--- Goal of the exercise ---
Copy out all of the data below, swapping each "colour" for "color" and changing nothing else.
◆ ◆ ◆ ◆
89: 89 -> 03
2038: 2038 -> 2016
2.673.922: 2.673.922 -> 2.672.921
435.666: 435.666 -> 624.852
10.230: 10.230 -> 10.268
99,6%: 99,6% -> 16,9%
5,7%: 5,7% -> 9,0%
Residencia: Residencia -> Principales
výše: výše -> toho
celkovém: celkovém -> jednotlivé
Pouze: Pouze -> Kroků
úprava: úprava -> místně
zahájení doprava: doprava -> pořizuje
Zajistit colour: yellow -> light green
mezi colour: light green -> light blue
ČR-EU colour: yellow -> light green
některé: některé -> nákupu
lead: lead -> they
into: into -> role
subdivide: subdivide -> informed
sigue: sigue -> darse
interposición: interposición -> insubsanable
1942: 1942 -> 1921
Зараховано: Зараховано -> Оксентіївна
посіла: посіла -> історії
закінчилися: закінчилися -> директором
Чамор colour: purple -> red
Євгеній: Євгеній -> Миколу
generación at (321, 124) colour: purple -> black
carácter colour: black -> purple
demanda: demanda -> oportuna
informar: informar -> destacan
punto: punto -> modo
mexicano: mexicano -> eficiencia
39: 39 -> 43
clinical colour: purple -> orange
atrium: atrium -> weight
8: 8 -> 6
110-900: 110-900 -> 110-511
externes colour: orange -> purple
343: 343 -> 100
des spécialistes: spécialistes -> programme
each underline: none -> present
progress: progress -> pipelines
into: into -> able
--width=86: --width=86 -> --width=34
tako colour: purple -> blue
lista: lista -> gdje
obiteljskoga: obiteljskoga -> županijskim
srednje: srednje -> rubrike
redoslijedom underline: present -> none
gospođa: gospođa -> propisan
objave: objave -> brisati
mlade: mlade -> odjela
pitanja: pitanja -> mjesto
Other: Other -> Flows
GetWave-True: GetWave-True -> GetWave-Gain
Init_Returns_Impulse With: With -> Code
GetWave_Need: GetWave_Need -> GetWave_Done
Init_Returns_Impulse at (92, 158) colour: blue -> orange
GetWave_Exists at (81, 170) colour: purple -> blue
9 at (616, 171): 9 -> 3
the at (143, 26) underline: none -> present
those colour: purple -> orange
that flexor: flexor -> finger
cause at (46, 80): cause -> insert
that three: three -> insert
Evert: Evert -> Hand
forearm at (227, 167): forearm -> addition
◆ ◆ ◆ ◆
--- Task solution ---
89: 89 -> 03
2038: 2038 -> 2016
2.673.922: 2.673.922 -> 2.672.921
435.666: 435.666 -> 624.852
10.230: 10.230 -> 10.268
99,6%: 99,6% -> 16,9%
5,7%: 5,7% -> 9,0%
Residencia: Residencia -> Principales
výše: výše -> toho
celkovém: celkovém -> jednotlivé
Pouze: Pouze -> Kroků
úprava: úprava -> místně
zahájení doprava: doprava -> pořizuje
Zajistit color: yellow -> light green
mezi color: light green -> light blue
ČR-EU color: yellow -> light green
některé: některé -> nákupu
lead: lead -> they
into: into -> role
subdivide: subdivide -> informed
sigue: sigue -> darse
interposición: interposición -> insubsanable
1942: 1942 -> 1921
Зараховано: Зараховано -> Оксентіївна
посіла: посіла -> історії
закінчилися: закінчилися -> директором
Чамор color: purple -> red
Євгеній: Євгеній -> Миколу
generación at (321, 124) color: purple -> black
carácter color: black -> purple
demanda: demanda -> oportuna
informar: informar -> destacan
punto: punto -> modo
mexicano: mexicano -> eficiencia
39: 39 -> 43
clinical color: purple -> orange
atrium: atrium -> weight
8: 8 -> 6
110-900: 110-900 -> 110-511
externes color: orange -> purple
343: 343 -> 100
des spécialistes: spécialistes -> programme
each underline: none -> present
progress: progress -> pipelines
into: into -> able
--width=86: --width=86 -> --width=34
tako color: purple -> blue
lista: lista -> gdje
obiteljskoga: obiteljskoga -> županijskim
srednje: srednje -> rubrike
redoslijedom underline: present -> none
gospođa: gospođa -> propisan
objave: objave -> brisati
mlade: mlade -> odjela
pitanja: pitanja -> mjesto
Other: Other -> Flows
GetWave-True: GetWave-True -> GetWave-Gain
Init_Returns_Impulse With: With -> Code
GetWave_Need: GetWave_Need -> GetWave_Done
Init_Returns_Impulse at (92, 158) color: blue -> orange
GetWave_Exists at (81, 170) color: purple -> blue
9 at (616, 171): 9 -> 3
the at (143, 26) underline: none -> present
those color: purple -> orange
that flexor: flexor -> finger
cause at (46, 80): cause -> insert
that three: three -> insert
Evert: Evert -> Hand
forearm at (227, 167): forearm -> addition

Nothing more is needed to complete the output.